Perhaps you’re already among the lucky participants in the human race who don’t know what a P value is. Trust me, you don’t want to. P stands for pernicious, and P values are at the root of all (well, most) scientific evil.
Of course, I don’t mean evil in the sense of James Bond’s villains. It’s an unintentional evil, but nevertheless a diabolical conspiracy of ignorance that litters the scientific literature with erroneous results. P values are supposed to help scientists decide whether an apparently meaningful experimental result is really just a fluke. But in fact, P values confuse more than they clarify. They are misused, misunderstood and misrepresented.
But now somebody is finally trying to do something about it.
Last month a scientific journal — Basic and Applied Social Psychology — announced that it won’t publish papers that mention the unmentionable P value. No longer will the journal permit published papers to report the P value’s use in the process of “null hypothesis testing,” which psychologists and scientists in many other fields routinely rely on. Anyone embarking on a research career soon gets infected with this method. When you want to test to see whether a food additive causes cancer, or a medicine cures a disease, you assume that it doesn’t — the null hypothesis — and then do an experiment comparing the drug or medicine with a placebo, or another drug, or whatever. If more people survive with the medicine than with the placebo, maybe the medicine works. Or maybe that result was a fluke — the luck of the draw. P values supposedly tell you whether the difference you saw was luck or reality.
Except that they don’t. P value calculations tell you only the probability of seeing a result at least as big as what you saw if there is no real effect. (In other words, the P value calculation assumes the null hypothesis is true.) A small P value — low probability of the data you measured — might mean the null hypothesis is wrong, or it might mean that you just saw some unusual data. You don’t know which. And if there is a real effect, your calculation of a P value is rendered meaningless, because that calculation assumed that there wasn’t a real effect.
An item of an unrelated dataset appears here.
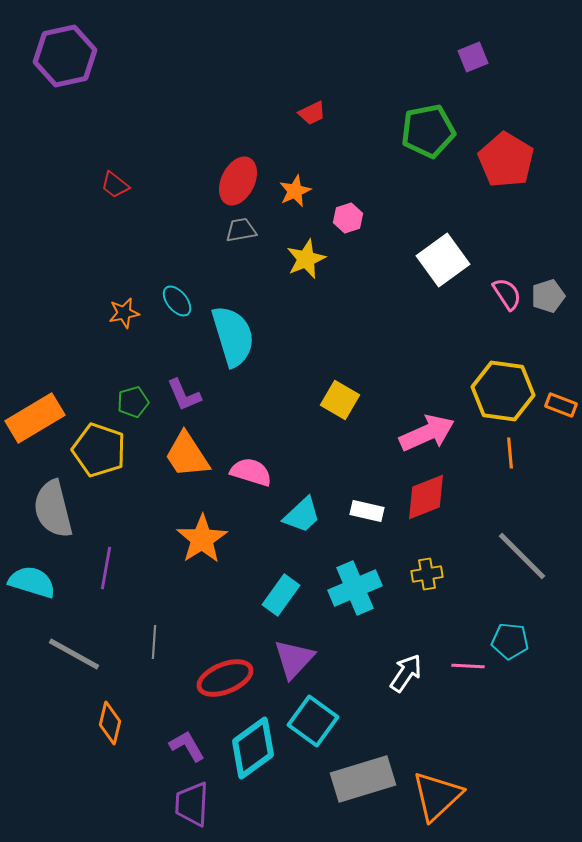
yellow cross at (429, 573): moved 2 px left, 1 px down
Nevertheless, the scientific establishment — the peer-reviewed journals that supposedly police scientific standards and decide what research gets published — has largely insisted on P values as a measure of publication worthiness. But now the editors of Basic and Applied Social Psychology have gone rogue.
“The [P value] fails to provide the probability of the null hypothesis, which is needed to provide a strong case for rejecting it,” David Trafimow and Michael Marks of New Mexico State University write in the journal’s editorial announcing the P value ban.
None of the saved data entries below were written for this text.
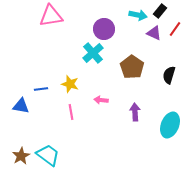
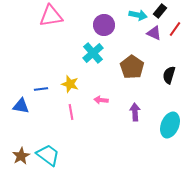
purple circle: moved 4 px up
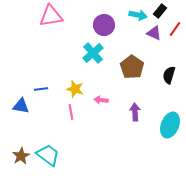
yellow star: moved 5 px right, 5 px down
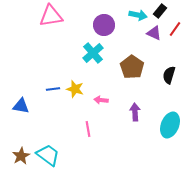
blue line: moved 12 px right
pink line: moved 17 px right, 17 px down
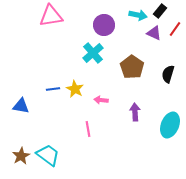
black semicircle: moved 1 px left, 1 px up
yellow star: rotated 12 degrees clockwise
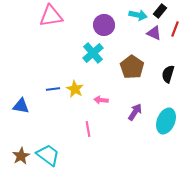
red line: rotated 14 degrees counterclockwise
purple arrow: rotated 36 degrees clockwise
cyan ellipse: moved 4 px left, 4 px up
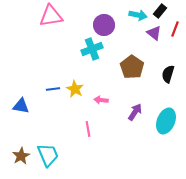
purple triangle: rotated 14 degrees clockwise
cyan cross: moved 1 px left, 4 px up; rotated 20 degrees clockwise
cyan trapezoid: rotated 30 degrees clockwise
It’s no great shock that some of the world’s statistical organizations have reacted a bit negatively. In a statement, the American Statistical Association expressed concern that the P value–ban “may have its own negative consequences.” More than two dozen “distinguished statistical professionals” are developing a statement for the association “to appear later this year” that will “highlight the issues and competing viewpoints.” Composing such a statement was a very good idea — 50 years ago.
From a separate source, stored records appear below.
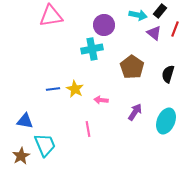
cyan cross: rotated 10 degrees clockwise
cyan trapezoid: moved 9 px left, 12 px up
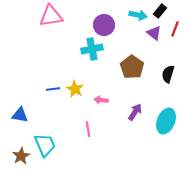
blue triangle: moved 5 px left, 6 px up
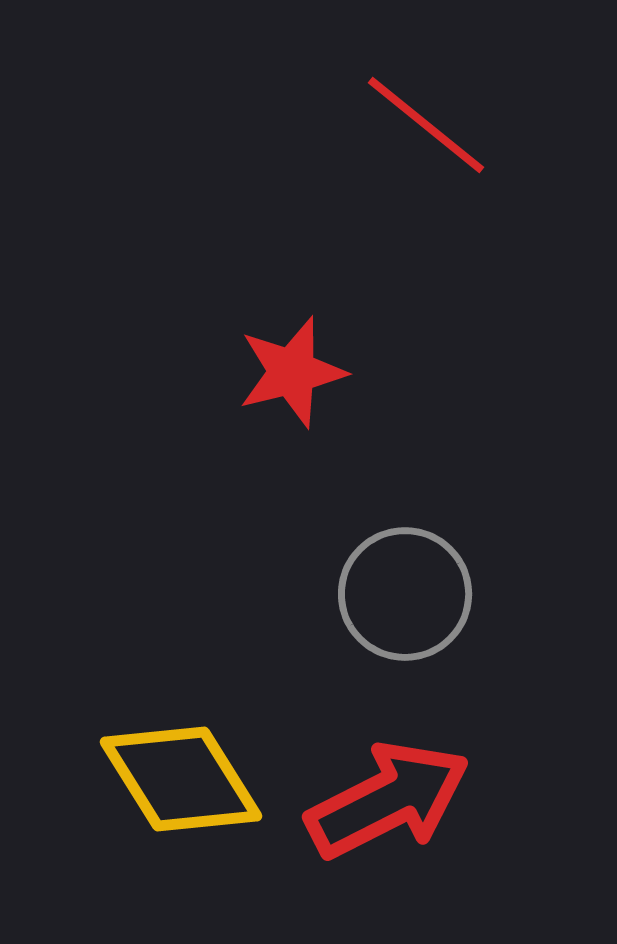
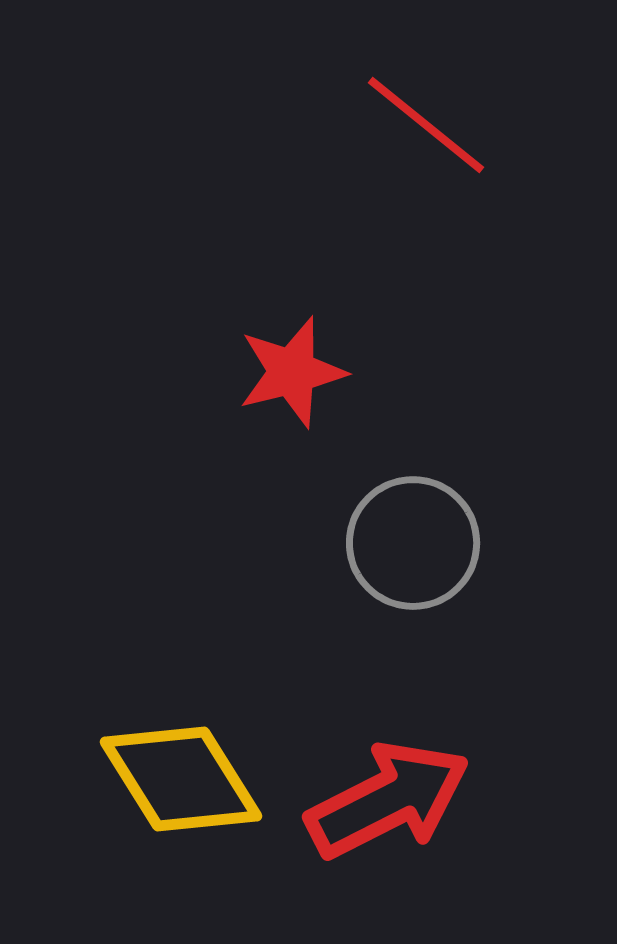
gray circle: moved 8 px right, 51 px up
And in fact, for decades, many distinguished statistical professionals and others have been harping on the intellectual bankruptcy of P values and null hypothesis testing. “Despite the awesome pre-eminence this method has attained … it is based upon a fundamental misunderstanding of the nature of rational inference, and is seldom if ever appropriate to the aims of scientific research,” the philosopher of science William Rozeboom wrote — in 1960. Later he called it “surely the most bone-headedly misguided procedure ever institutionalized in the rote training of science students.”
Many others since Rozeboom have argued just as forcefully that P values are pathological. Their widespread use in scientific research renders many if not most scientific papers guilty of reporting a finding that will later turn out to be wrong. P values pose a serious problem that has plagued the scientific process for nearly a century.
Yet they remain persistently misunderstood. In an account of the Basic and Applied Social Psychology ban, a prestigious international scientific journal stated that “the closer to zero the P value gets, the greater the chance that the null hypothesis is false.” That’s utterly wrong, but it is often how P values get explained and understood. And perhaps that’s the best reason to get rid of them.